Berlusconi vede gli alleati all’ora di pranzo, subito dopo aver riunito i vertici di Fi. La partita della presidenza delle Camere è un preludio importante per i giochi sul governo. Per l'esecutivo «si parte dalla coalizione di centrodestra», dice in serata Salvini, a margine di una riunione dei senatori della Lega. «Non c'è niente di impossibile», aggiunge con riferimento a un governo con il M5s, cui ha aperto anche Berlusconi. Ma dopo giorni assai tesi fonti azzurre spiegano che il Cavaliere è soddisfatto: è passato il principio, condiviso da Meloni, che - restando Salvini il candidato premier della coalizione - la presidenza di Palazzo Madama vada a un esponente di Fi.

Ma qui iniziano i problemi. Perché il M5s ribadisce, con la capogruppo Giulia Grillo, il no «a persone indagate o sotto processo». Il veto chiuderebbe la strada a Romani, per una condanna per peculato su cui si deve pronunciare la Cassazione. Anche se nel «non voteremo» del M5s c'è chi vede uno spiraglio: un non voto dei 112 senatori grillini aprirebbe la via all’elezione di Romani da parte del solo centrodestra. E' Salvini, che annuncia una nuova telefonata a Luigi Di Maio a Maurizio Martina e Pietro Grasso, a frenare sul nome dell’alleato: «Devono esserci nomi e cognomi condivisi da tutti», dichiara. E così, se resta Romani il candidato azzurro, crescono le chance di due senatrici: Anna Maria Bernini e, meno probabile, Elisabetta Alberti Casellati.

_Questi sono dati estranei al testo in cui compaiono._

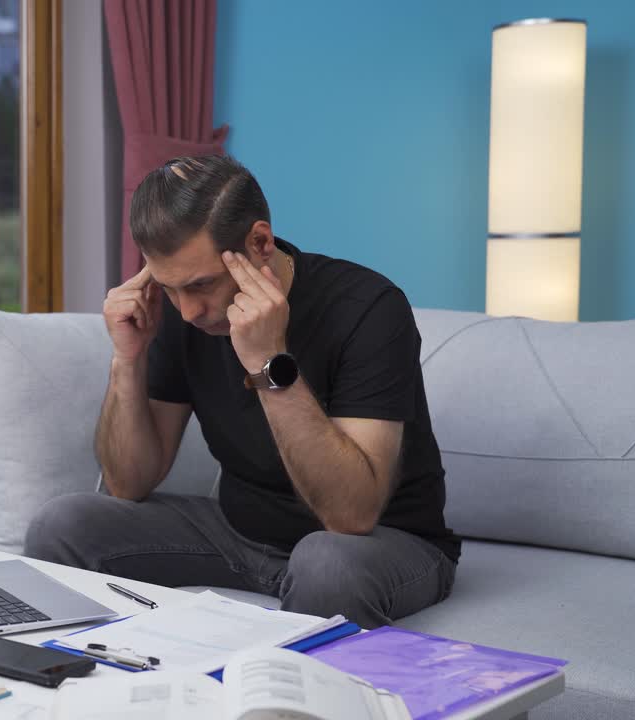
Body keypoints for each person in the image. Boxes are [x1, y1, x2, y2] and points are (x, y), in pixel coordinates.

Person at [24, 155, 460, 628]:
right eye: (169, 289)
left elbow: (350, 514)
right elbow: (128, 484)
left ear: (260, 242)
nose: (188, 310)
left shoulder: (369, 309)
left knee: (327, 563)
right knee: (63, 525)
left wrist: (268, 362)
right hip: (238, 534)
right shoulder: (181, 312)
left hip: (377, 543)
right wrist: (127, 359)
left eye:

In casa M5s, intanto, potrebbe essere un’assemblea dei parlamentari convocata per domani all’ora di pranzo a indicare il nome del candidato alla presidenza della Camera. In quella che sembra una partita a due: Roberto Fico, esponente dell’area "ortodossa», e Riccardo Fraccaro, vicino a Di Maio. Alla Camera il M5s non ha da solo i numeri per eleggere il presidente, quindi ha bisogno dei voti degli altri partiti (centrodestra e/o Pd). E la scelta sembra andare verso Fico, che ha un profilo più di sinistra e nelle speranze grilline - che per ora cozzano contro un deciso «no» dei Dem - potrebbe essere la leva per aprire un canale di dialogo con il Pd per il futuro governo.

Giovedì mattina, alla vigilia dell’inizio delle votazioni, il centrodestra vorrebbe un vertice con tutti i capigruppo - o i leader politici - degli altri partiti: una vicepresidenza a ogni gruppo è l’offerta sul tavolo, per un accordo complessivo sui nomi. Ma in serata, dopo che il coordinatore Lorenzo Guerini ha incontrato i rappresentanti di Fi e LeU, il reggente del Pd Maurizio Martina mette a verbale l’insoddisfazione dei Dem: «Non ci sono le condizioni perché il Pd partecipi a un incontro i cui esiti sono già decisi». I «big» del Pd, assenti i renziani, si riuniscono in serata per definire la linea. E anche LeU si prepara alle votazioni. Ma Laura Boldrini, presidente uscente della Camera, denuncia una «spartizione di poltrone da prima Repubblica» in atto da parte di Salvini e Di Maio.